Aqueles que empunham armas não representam as aspirações da maioria. Independentemente disso, os apoiadores do regime repetidamente caluniam toda a oposição a Assad como “terroristas”, usando narrativas de Guerra ao Terror, islamofóbicas e sionistas de cortar e colar para desumanizá-los, reduzir sua luta diversa aos seus componentes mais autoritários e legitimar a violência do regime contra eles.
Grupos minoritários em particular estão com medo, apesar das tentativas da aliança de tranquilizá-los, emitindo declarações garantindo a proteção das minorias e pedindo unidade entre todos os sírios.
O HTS até criou uma linha direta para cidadãos em Aleppo e Idlib, para que eles possam denunciar quaisquer abusos ou incidentes de segurança.

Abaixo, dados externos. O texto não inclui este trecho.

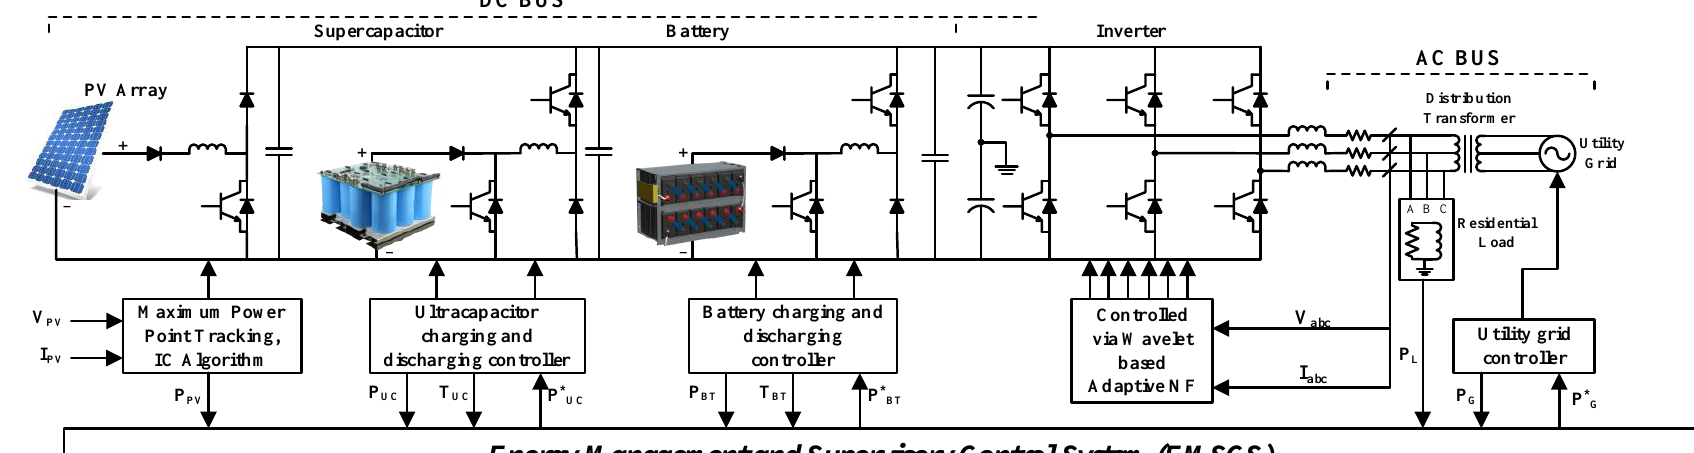
Figure 1. Structure of the proposed microgrid.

Até agora, as minorias religiosas não foram molestadas e os cristãos em Aleppo, bem como líderes religiosos como o bispo Ephrem Maalouli, emitiram declarações de que estão seguros e que as orações continuam nas igrejas.

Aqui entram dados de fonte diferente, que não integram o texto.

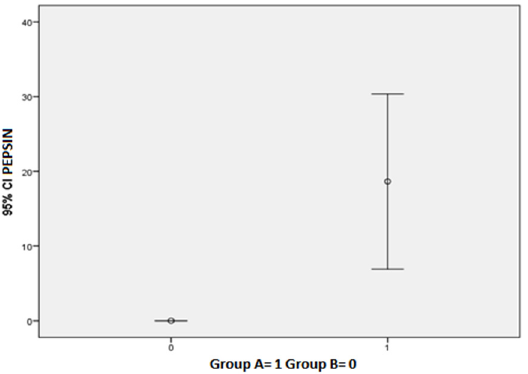
Figure 1. Group A patients showed a statistically significant higher value of Pepsin ( p = 0.027). Table 2. Summary of the results, comparing Group A with Group B.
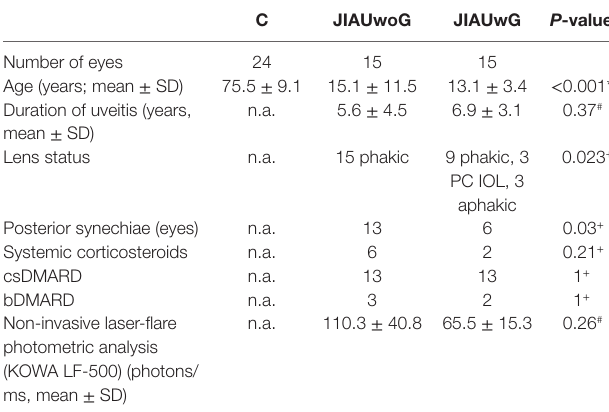
Table 1 | Demographic data of patients, treatment, and non-invasive laser-flare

Os curdos sírios, enquanto isso, temem os avanços das forças apoiadas pela Turquia e as ameaças à sua autonomia duramente conquistada, especialmente dadas as preocupações sobre uma retirada americana antecipada, deixando-os vulneráveis e isolados. Já circularam vídeos perturbadores mostrando abusos contra forças lideradas pelos curdos.
Grupos apoiados pela Turquia são impopulares entre os sírios em geral devido à corrupção, abusos e constantes conflitos internos. O estado turco, antes visto como um aliado da revolução, agora é visto com desdém devido aos seus esforços para normalizar com Assad e ao aumento de ataques xenófobos a refugiados sírios na Turquia.
Mais uma vez, as narrativas dominantes de ‘esquerda’ buscam negar aos sírios qualquer agência e ver todos os eventos por meio de uma lente geopolítica imutável. Conspirações circulam de maquinações estrangeiras por trás dos eventos recentes.
Mas os estados estrangeiros não estão interessados na derrubada do regime, muito menos na autodeterminação síria.
Os EUA, apesar de sua retórica anti-regime, deram apenas apoio parcial aos rebeldes, o suficiente para pressionar Assad à mesa de negociações, não para mudar o equilíbrio de poder. A intervenção militar dos EUA focou em derrotar o ISIS, não o regime.
Israel tem um parceiro útil em um regime que, apesar de sua retórica anti-Israel, só usou suas armas para esmagar a oposição interna (e em muitos casos a resistência palestina) em vez de libertar o território sírio da ocupação israelense.
Os interesses da Turquia se concentram em esmagar a autonomia curda e retornar os refugiados. Sem dúvida, todos esses estados agora se esforçarão para influenciar o curso dos eventos, garantindo que seus interesses sejam protegidos e que qualquer resultado funcione a seu favor.
Os sírios não têm ilusões; o que quer que venha depois de Assad será uma bagunça. A região inteira está envolta em chamas.
Mas para milhões de sírios, nada pode ser pior do que esse regime fascista genocida que assassinou centenas de milhares, destruiu completamente o país, entregou-o a potências estrangeiras, devastou a economia, fez com que metade da população fugisse de suas casas e que agora governa o país como um cartel de drogas que exporta a anfetamina Captagon.
Se o regime cair, milhões de sírios poderão retornar para casa, permitindo que o ativismo civil seja retomado mais uma vez. Se Assad cair, há uma chance de ter esperança, e a esperança tem sido escassa entre os sírios.
Título: Nosso sonho de uma Síria livre de Assad retornou com o avanço dos rebeldes de Aleppo. Autora: Leila Al Shami. Data: 2 de dezembro de 2024. Fonte: Recuperado em 8 de dezembro de 2024 de www.newarab.com.